Abstract

I read with great interest the article entitled ‘Occlusion of the abdominal aorta in a patient with chronic atrial fibrillation’ by Ma et al. [1] that reports a case of intracardiac (left atrial) thrombus with infrarenal occlusion of the abdominal aorta. The legend of Fig. 2 states that the occlusion is of embolic origin. However, the development of such a bypassing collateral vascular network is rather associated with a chronic occlusion. Embolism is an acute event in a patent vessel, manifests as acute aortic occlusion, bypass does not exist, and surgical removal of the emboli is imperative. Acute aortic occlusion (AAO) most commonly results from aortic saddle embolus, in situ thrombosis of a previously atherosclerotic abdominal aorta, sudden thrombosis of small abdominal aortic aneurysms, traumatic elevation of a distal aortic intimal flap, and other rarer etiologies that embolize to the aortic bifurcation.
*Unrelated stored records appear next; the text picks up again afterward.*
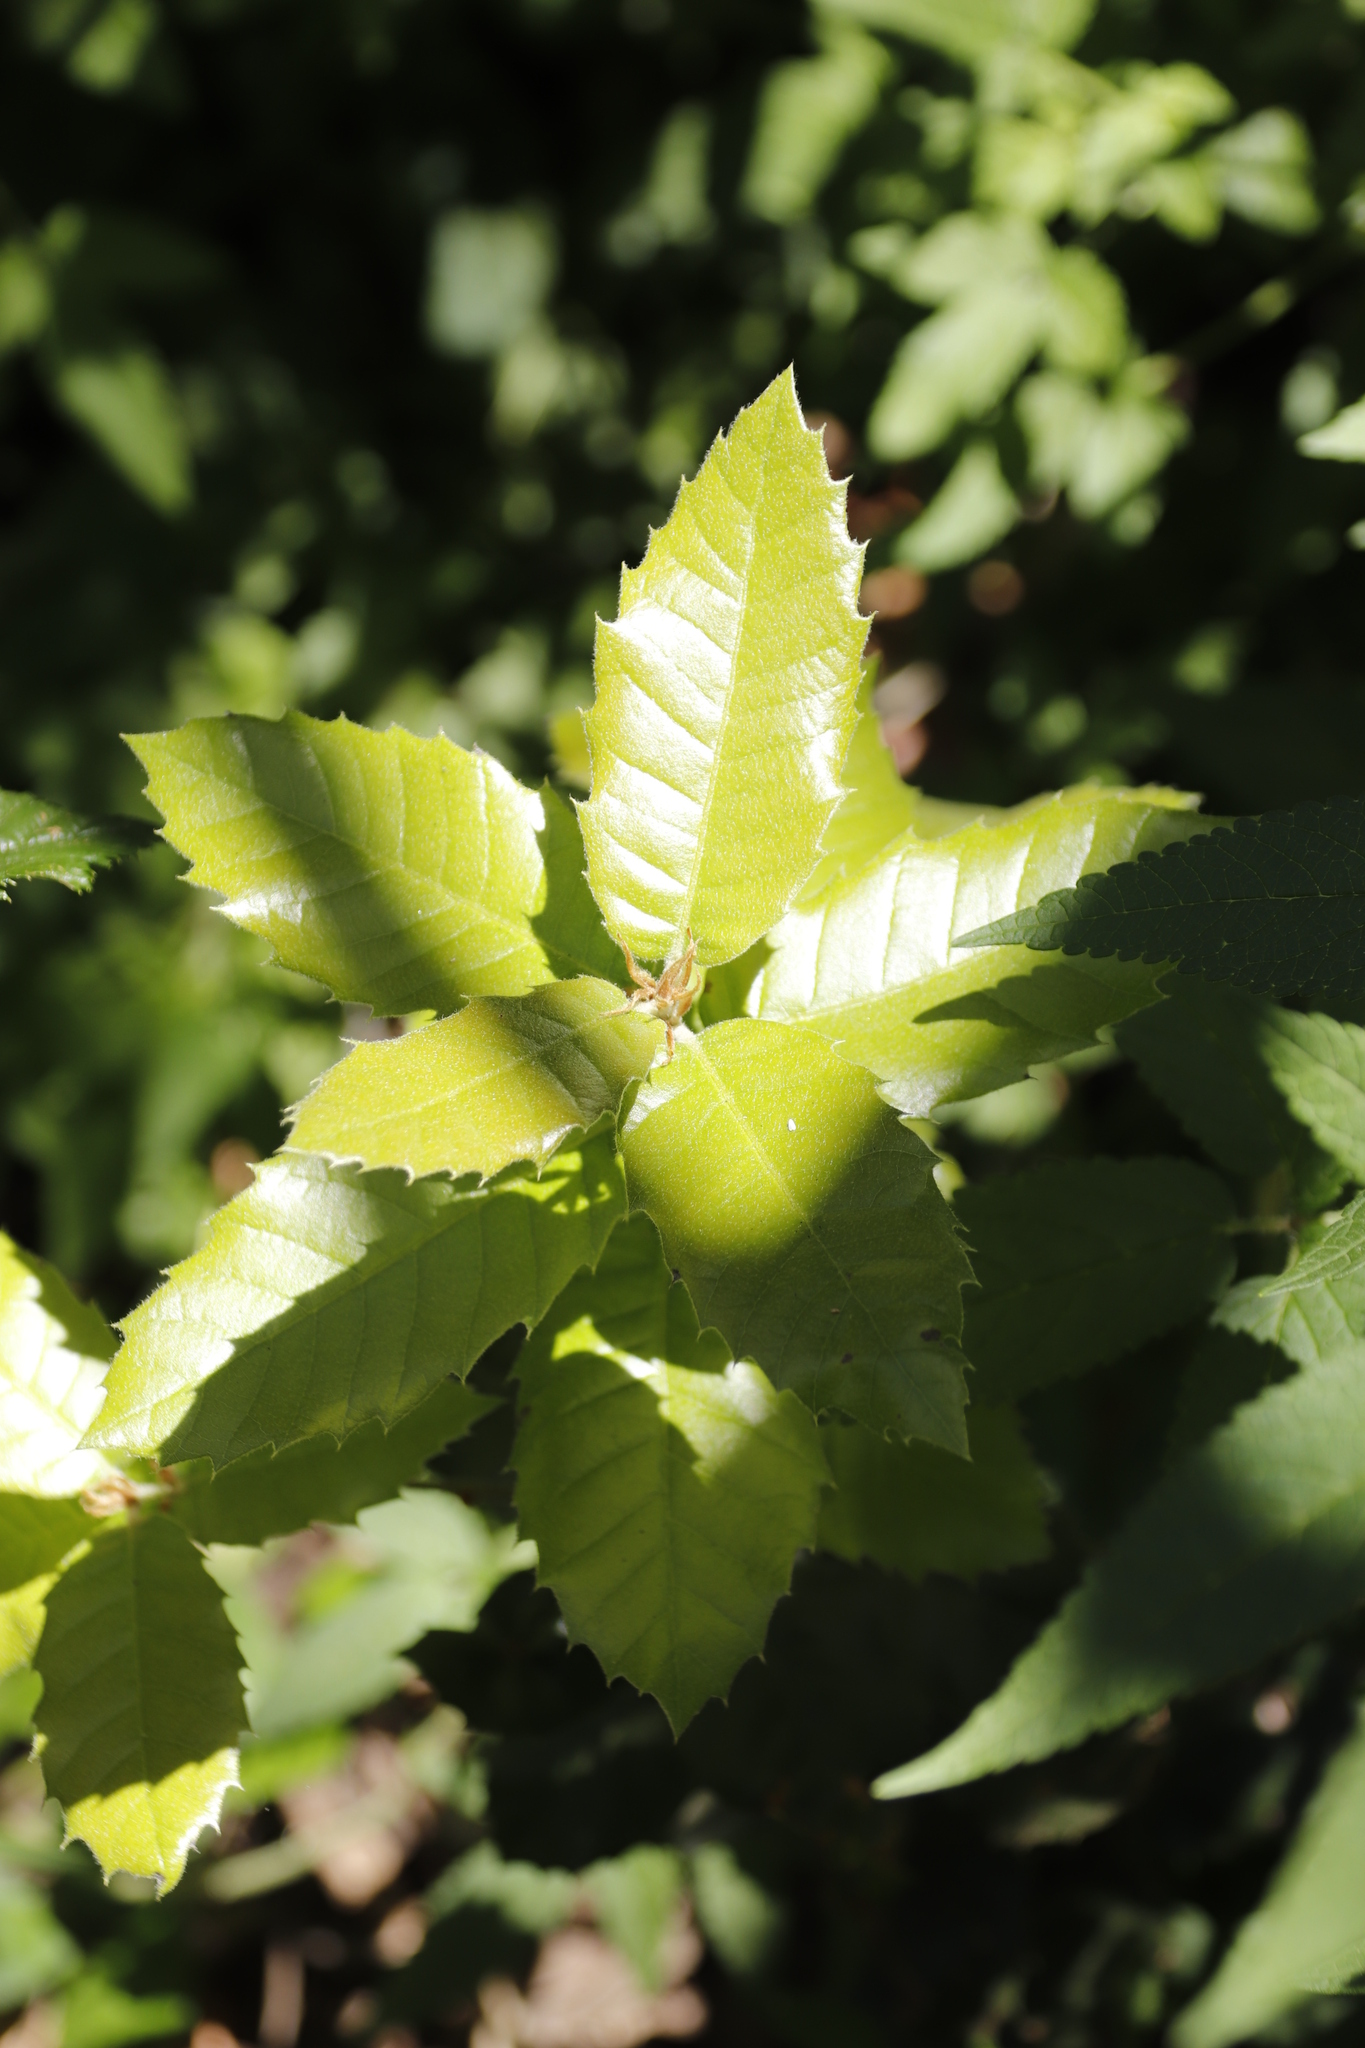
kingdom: Plantae
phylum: Tracheophyta
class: Magnoliopsida
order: Cornales
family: Curtisiaceae
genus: Curtisia
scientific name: Curtisia dentata
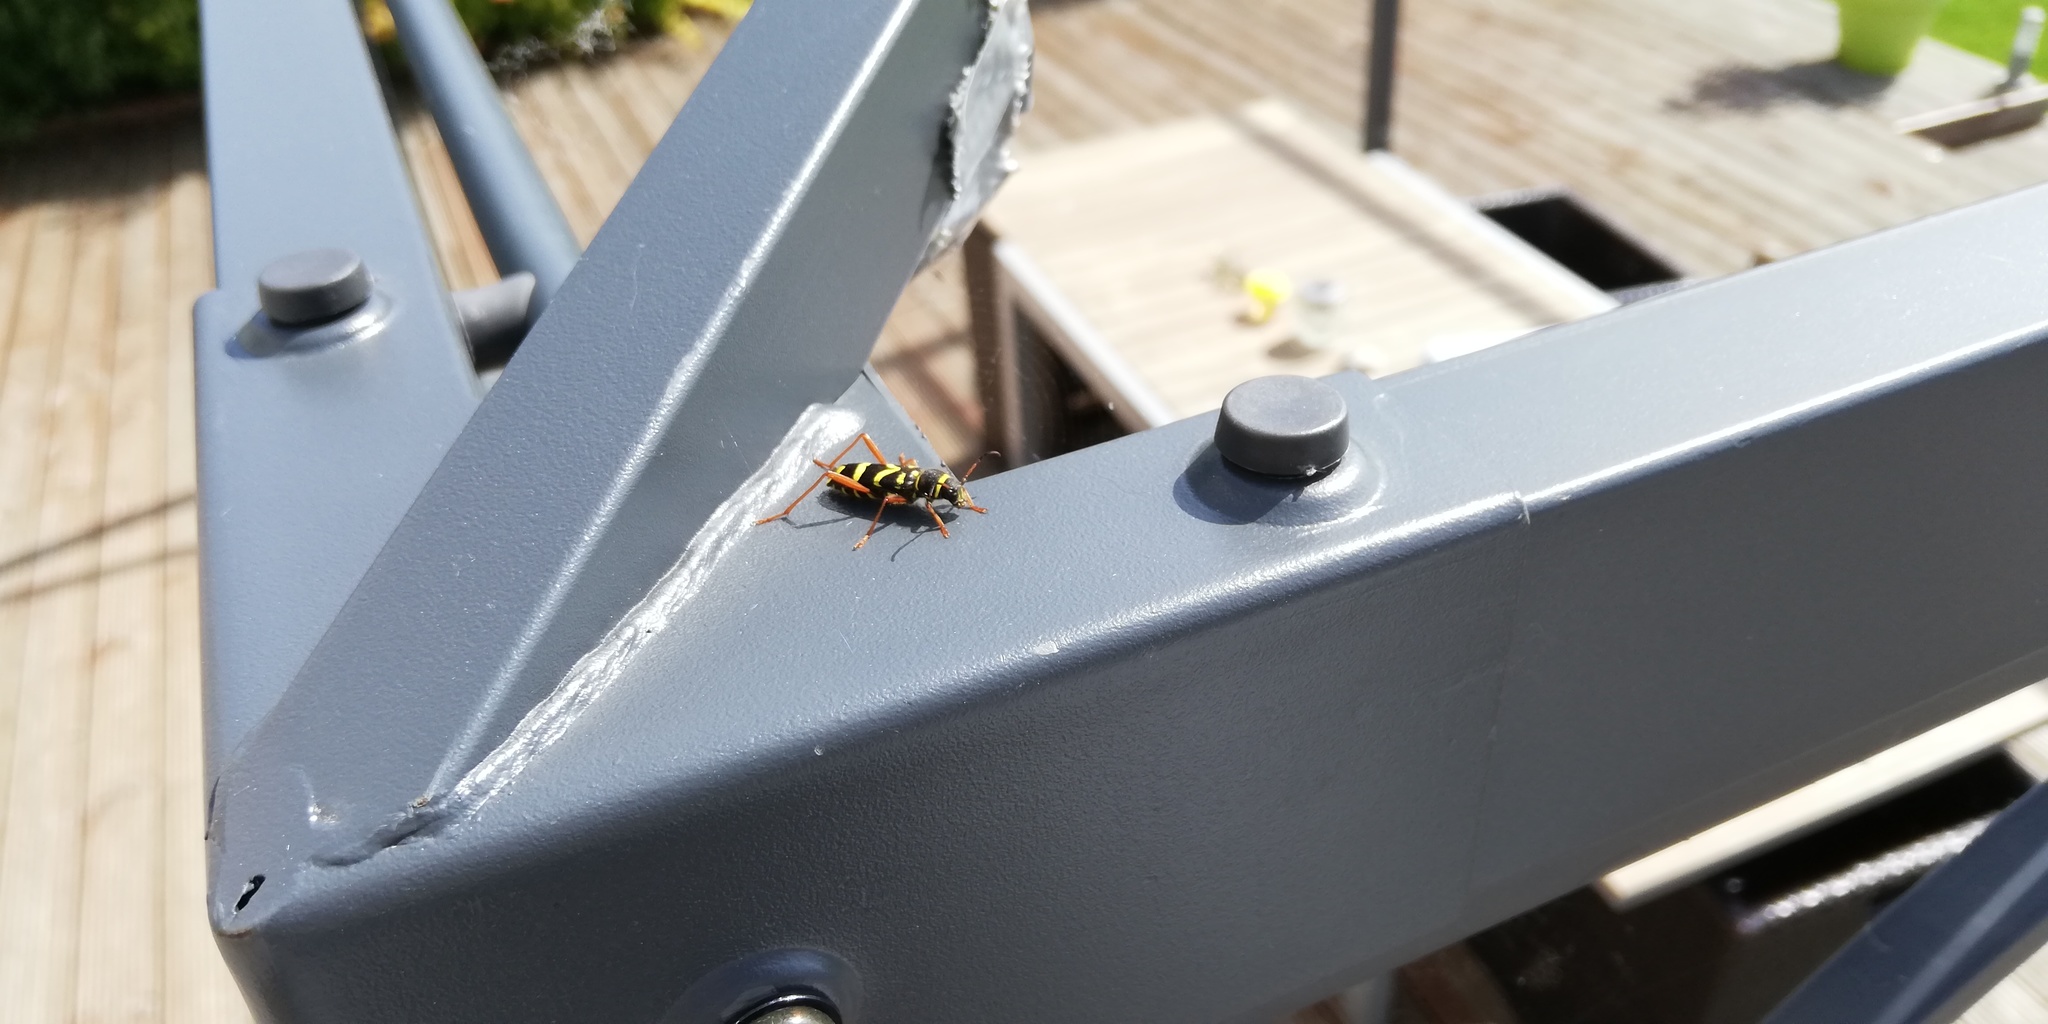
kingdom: Animalia
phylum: Arthropoda
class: Insecta
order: Coleoptera
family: Cerambycidae
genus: Clytus
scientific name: Clytus arietis
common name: Wasp beetle
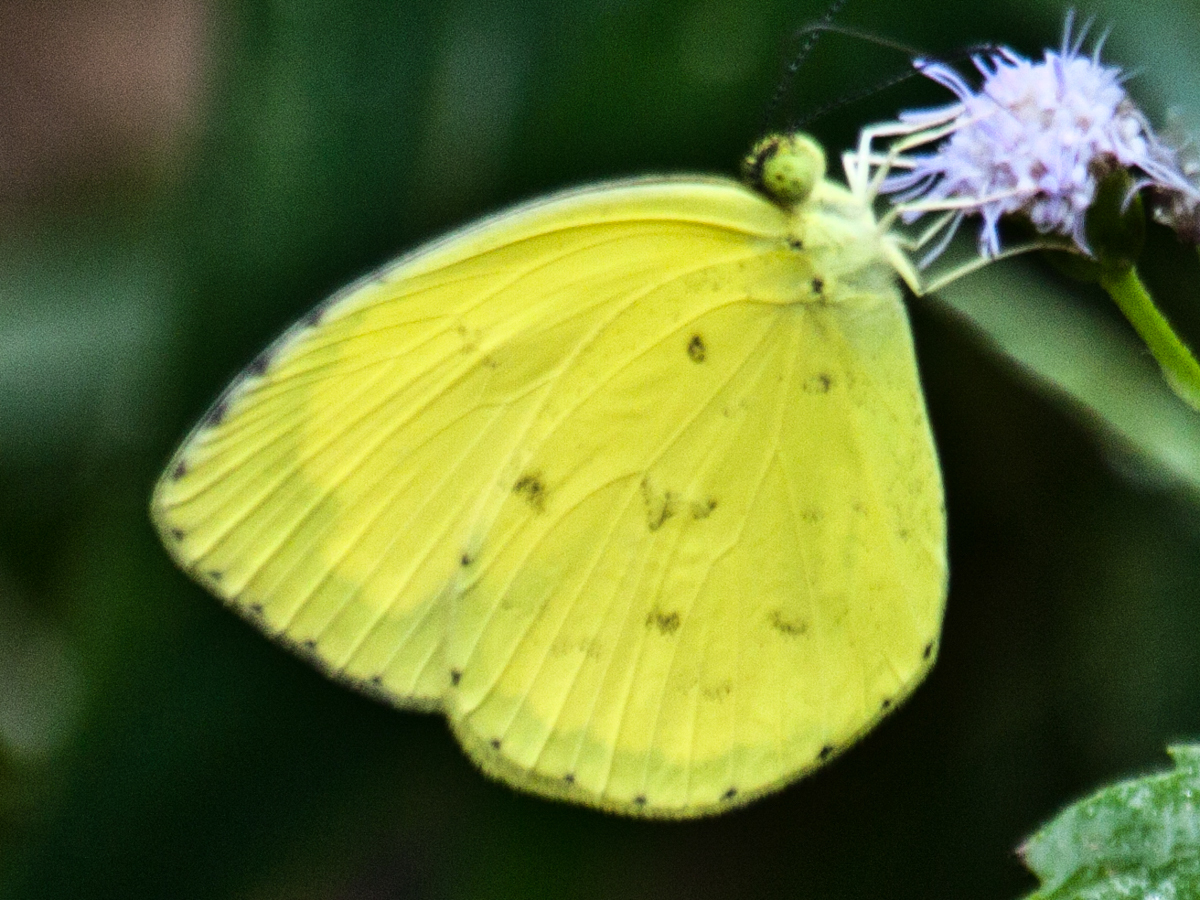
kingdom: Animalia
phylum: Arthropoda
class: Insecta
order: Lepidoptera
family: Pieridae
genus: Eurema
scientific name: Eurema hecabe
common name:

AAO is a different entity than chronic obstruction, where a well-developed collateral circulation may minimize symptoms [2]. The patient probably suffered from aorto-iliac occlusive disease (Leriche syndrome) with significant collateralization [3] and the chronic atrial fibrillation is not associated with the infrarenal aortic occlusion; it simply coexists as concomitant disease and shares common predisposing factors.